Витя цыкнул, вспоминая, что учились и боевую подготовку они проходили вместе, и раздраженно сказал:
– Лучше проверить, что там у Юрки, чем сидеть тут со мной.
Череп покачал головой, понимая, что грубит друг не со зла, и бросил, поднимаясь:
– Переставай хандрить, мы ведь ждем указаний от полковника, что бы с твоим коммуникатором там не случилось. Наша операция еще не провалена.
Витя глянул на него исподлобья, и резко поднялся. Хотелось дернуться и уйти, но он понимал, что с такой реакцией будет выглядеть как маленький обиженный ребенок, поэтому он пару минут просто постоял, как истукан, обдумывая, что же делать дальше.
Вдруг его взгляд уловил какое-то движение где-то глубоко в лесу.
– Череп, – тихо позвал он. Всю подавленность как рукой сняло, оставляя напряжение и начинающий бурлить в крови адреналин от осознания, что что-то может быть неладно.
Друг, судя по всему, уловил перемену настроения Невольского, поэтому тут же подошел. Выглядел он встревоженным.
– Что случилось? – так же почти шепотом переспросил он, кладя руку на предохранитель автомата.
– Мне показалось, что в лесу кто-то есть, – ответил Витя. – Я пойду на разведку, а вы никуда не уходите, что бы ни случилось.
– Но… – попытался возразить Игорь, но был перебит сердитыми словами:
– Это приказ.
Оставив недоумевающих и напряженных сослуживцев с оружием на изготовке возле их импровизированного привала, Невольский выдохнул и направился в чащу леса.
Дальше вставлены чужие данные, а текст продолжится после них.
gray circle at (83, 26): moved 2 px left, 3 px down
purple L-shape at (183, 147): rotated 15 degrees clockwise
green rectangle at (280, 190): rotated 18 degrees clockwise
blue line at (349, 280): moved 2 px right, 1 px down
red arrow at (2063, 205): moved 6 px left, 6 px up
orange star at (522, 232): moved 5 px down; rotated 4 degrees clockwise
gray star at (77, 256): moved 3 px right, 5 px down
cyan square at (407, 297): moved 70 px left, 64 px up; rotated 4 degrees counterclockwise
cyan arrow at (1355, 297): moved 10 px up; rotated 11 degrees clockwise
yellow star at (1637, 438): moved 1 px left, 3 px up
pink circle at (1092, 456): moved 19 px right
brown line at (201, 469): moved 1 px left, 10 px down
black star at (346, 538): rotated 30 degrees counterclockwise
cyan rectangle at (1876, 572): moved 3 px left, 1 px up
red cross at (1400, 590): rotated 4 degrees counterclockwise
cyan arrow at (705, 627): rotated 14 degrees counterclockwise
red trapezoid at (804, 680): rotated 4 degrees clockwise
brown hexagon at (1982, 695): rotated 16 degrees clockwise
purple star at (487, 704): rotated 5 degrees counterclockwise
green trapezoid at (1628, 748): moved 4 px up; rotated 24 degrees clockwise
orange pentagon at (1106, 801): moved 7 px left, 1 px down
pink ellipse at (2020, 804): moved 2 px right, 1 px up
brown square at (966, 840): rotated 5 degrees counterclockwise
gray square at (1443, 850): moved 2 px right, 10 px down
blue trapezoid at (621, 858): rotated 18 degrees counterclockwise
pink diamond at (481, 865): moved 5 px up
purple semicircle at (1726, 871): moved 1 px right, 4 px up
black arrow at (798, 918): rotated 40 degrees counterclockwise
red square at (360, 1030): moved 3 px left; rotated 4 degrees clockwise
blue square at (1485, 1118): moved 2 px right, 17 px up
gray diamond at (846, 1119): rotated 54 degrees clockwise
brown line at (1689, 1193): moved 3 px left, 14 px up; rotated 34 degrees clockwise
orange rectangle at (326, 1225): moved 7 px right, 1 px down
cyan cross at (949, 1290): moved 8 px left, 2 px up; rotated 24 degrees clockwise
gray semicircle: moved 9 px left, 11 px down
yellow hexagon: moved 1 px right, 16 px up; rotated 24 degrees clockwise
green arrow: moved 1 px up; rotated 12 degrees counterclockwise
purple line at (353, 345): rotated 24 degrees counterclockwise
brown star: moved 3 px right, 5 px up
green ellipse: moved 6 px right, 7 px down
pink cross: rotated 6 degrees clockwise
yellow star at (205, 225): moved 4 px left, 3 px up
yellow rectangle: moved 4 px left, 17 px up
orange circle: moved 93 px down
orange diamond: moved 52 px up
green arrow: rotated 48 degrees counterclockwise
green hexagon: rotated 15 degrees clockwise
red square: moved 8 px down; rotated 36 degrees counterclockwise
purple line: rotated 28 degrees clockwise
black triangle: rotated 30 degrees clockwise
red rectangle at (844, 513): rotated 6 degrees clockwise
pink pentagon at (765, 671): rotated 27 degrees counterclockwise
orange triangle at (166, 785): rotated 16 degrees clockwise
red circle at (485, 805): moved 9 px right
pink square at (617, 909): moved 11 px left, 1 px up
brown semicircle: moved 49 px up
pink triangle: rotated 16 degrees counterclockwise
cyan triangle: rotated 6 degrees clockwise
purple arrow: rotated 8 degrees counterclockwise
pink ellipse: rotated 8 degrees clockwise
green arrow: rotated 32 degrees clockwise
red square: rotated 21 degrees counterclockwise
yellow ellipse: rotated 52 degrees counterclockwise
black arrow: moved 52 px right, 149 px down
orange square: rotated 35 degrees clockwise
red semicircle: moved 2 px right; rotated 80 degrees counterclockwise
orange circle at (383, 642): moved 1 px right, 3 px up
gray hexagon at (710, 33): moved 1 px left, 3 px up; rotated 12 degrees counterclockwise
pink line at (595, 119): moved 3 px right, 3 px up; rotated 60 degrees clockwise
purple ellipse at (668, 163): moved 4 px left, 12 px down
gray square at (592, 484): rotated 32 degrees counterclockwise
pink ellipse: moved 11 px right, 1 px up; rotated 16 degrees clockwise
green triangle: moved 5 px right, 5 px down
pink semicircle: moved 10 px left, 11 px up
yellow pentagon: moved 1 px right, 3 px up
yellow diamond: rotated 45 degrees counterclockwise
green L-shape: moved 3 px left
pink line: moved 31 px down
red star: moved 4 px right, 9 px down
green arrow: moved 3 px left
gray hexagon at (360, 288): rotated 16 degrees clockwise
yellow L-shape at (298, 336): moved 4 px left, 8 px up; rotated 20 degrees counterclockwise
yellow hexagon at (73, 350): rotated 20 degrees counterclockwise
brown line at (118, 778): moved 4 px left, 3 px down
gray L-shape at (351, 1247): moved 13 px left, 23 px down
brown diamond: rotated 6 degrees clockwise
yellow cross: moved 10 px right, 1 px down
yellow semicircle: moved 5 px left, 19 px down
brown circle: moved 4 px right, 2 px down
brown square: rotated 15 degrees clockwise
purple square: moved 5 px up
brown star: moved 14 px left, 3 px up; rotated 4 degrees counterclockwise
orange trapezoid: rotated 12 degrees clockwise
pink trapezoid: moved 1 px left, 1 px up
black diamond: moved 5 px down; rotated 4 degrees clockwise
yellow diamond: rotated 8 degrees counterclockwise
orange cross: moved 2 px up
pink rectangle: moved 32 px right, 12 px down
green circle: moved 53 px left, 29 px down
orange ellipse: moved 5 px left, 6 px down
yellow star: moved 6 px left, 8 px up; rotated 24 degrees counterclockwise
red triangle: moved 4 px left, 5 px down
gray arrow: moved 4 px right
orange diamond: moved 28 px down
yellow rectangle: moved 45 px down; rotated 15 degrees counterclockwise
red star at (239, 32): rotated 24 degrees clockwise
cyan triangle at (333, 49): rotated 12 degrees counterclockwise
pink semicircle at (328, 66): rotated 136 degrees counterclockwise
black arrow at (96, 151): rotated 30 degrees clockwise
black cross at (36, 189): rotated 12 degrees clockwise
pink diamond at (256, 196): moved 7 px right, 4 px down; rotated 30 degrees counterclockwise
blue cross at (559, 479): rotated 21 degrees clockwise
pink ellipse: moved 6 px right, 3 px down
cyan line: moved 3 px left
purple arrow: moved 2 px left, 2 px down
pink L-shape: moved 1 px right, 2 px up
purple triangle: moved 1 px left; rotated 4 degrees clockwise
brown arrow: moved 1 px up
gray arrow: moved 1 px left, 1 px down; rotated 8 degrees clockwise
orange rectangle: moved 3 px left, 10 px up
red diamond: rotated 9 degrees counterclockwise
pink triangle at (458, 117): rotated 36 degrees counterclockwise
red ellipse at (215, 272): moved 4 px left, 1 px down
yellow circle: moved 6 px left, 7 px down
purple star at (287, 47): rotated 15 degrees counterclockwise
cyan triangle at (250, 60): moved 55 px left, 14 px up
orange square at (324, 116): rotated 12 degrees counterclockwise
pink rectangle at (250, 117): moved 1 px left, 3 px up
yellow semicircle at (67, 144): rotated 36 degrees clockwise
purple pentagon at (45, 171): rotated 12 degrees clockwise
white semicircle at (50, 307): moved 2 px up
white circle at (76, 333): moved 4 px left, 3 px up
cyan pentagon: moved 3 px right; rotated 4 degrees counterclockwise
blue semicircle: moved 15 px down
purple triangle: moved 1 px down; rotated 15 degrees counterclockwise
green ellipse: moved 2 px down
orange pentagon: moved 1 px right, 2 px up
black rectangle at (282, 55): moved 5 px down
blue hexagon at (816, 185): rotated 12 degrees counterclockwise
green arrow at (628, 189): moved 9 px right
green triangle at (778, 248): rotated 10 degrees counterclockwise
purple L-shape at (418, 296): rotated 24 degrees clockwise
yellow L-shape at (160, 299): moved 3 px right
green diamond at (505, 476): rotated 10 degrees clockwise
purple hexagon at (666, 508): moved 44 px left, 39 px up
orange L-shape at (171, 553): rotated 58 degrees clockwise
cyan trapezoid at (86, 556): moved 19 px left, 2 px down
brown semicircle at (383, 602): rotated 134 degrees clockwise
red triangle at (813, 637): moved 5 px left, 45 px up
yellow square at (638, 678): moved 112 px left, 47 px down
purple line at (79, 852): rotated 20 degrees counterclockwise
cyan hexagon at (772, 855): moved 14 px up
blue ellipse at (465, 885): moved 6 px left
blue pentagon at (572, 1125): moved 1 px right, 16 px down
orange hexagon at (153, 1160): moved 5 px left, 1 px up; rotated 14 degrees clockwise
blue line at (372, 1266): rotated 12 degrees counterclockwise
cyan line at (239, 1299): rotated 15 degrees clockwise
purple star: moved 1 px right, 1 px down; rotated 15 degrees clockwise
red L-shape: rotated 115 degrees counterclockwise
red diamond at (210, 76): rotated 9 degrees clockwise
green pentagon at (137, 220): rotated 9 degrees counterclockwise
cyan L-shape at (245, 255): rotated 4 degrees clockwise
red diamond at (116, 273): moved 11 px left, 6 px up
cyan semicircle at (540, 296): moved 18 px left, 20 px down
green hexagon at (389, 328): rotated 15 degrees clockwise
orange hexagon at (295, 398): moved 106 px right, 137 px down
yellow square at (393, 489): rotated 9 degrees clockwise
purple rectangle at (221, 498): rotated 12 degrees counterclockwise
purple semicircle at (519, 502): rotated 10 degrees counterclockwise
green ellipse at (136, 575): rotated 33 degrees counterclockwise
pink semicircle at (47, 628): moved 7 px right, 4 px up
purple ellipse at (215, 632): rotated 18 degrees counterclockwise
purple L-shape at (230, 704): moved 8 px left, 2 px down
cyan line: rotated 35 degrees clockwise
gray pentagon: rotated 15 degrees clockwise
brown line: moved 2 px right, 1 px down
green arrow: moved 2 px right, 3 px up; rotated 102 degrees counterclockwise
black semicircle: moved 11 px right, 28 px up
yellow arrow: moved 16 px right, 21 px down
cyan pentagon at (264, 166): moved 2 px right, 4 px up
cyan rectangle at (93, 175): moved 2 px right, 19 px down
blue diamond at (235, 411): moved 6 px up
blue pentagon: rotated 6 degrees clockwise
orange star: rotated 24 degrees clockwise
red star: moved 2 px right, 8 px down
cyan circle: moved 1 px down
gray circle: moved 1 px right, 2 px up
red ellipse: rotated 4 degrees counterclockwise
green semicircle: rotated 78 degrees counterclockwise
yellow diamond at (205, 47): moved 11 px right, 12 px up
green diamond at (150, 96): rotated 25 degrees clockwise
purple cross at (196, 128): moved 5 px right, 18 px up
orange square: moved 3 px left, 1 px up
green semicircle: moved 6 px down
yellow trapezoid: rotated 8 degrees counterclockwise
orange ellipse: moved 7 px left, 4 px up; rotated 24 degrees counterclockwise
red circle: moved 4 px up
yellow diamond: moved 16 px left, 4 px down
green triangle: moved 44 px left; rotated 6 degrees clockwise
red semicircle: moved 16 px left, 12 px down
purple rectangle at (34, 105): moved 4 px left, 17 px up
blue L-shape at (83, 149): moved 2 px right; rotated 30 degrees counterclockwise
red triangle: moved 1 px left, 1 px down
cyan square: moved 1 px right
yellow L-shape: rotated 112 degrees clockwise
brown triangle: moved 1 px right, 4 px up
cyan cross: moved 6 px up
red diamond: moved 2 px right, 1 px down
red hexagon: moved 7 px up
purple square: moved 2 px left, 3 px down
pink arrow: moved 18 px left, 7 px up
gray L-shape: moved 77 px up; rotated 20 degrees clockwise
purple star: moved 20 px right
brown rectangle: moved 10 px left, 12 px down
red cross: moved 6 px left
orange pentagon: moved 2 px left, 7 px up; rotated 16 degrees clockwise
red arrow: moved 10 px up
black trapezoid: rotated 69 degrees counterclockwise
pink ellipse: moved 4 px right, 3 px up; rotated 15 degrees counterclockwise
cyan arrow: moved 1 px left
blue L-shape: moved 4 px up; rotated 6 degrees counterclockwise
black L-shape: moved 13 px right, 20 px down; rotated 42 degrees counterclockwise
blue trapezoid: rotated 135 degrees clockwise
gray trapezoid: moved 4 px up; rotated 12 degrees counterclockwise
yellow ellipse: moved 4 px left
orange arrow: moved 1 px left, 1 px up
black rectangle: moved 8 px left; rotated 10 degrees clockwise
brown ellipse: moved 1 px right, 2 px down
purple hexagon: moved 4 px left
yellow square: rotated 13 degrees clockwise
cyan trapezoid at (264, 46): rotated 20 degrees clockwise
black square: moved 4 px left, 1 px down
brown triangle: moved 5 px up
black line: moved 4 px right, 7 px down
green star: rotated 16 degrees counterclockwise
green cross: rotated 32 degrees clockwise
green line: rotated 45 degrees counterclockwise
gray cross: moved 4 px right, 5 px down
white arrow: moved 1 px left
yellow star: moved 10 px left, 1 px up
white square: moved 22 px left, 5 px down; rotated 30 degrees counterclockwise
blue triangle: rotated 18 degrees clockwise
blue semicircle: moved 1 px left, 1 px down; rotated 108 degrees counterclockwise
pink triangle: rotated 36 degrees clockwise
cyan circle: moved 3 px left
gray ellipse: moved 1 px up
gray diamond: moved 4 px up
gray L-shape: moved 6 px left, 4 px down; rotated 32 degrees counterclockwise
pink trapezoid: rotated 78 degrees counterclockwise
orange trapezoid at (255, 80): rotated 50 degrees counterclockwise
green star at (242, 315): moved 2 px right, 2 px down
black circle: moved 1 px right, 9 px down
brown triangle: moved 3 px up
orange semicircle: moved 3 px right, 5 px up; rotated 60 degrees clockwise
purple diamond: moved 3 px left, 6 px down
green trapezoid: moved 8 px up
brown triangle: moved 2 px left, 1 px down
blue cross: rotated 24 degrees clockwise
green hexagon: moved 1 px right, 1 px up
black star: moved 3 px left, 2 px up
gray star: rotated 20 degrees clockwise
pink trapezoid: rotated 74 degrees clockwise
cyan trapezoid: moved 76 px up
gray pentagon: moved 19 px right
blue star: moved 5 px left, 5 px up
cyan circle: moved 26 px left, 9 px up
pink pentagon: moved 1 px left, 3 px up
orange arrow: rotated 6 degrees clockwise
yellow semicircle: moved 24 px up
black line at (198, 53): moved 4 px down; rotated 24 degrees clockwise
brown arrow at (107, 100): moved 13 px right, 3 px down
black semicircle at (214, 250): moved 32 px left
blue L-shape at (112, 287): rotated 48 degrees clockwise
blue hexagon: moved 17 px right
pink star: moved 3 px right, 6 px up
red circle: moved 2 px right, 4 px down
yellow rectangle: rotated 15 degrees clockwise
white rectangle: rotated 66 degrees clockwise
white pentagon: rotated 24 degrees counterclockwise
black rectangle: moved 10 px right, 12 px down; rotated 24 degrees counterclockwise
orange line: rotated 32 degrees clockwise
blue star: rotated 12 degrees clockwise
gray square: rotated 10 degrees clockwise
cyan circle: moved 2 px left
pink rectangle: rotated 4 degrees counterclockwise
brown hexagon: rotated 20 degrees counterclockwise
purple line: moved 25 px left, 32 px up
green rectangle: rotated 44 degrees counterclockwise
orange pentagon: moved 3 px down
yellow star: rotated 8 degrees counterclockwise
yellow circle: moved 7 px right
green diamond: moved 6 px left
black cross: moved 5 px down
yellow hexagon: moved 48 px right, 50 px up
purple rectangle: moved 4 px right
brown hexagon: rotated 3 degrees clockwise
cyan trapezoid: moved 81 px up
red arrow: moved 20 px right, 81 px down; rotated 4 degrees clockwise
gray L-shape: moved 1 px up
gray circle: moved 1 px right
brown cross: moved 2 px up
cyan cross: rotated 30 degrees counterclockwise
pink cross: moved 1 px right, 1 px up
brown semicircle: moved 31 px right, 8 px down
Вернее, то, что от нее осталось.
Деревья сомкнули над ним свои черные костлявые пальцы, а ветви цеплялись за куртку, как будто нарочно хотели задержать и предостеречь от того, что скрывается за их массивными черными стволами.
Когда Витя подумал, что уже устал продираться сквозь обугленные ветки, он выбрался на опушку. Она ничем не отличалась по степени своего выгорания от остального леса, и Невольский одновременно и облегченно, и разочарованно, вздохнул.
Значит, ему все показалось, и никто здесь не шевелился. Может, просто порыв ветра сдул надломившуюся от времени ветку, и она спланировала на землю, или же, стукнувшись о ствол, скатилась вниз. В любом случае, это был всего лишь ветер. Можно было возвращаться обратно к товарищам.
Вдруг сзади него что-то громко треснуло.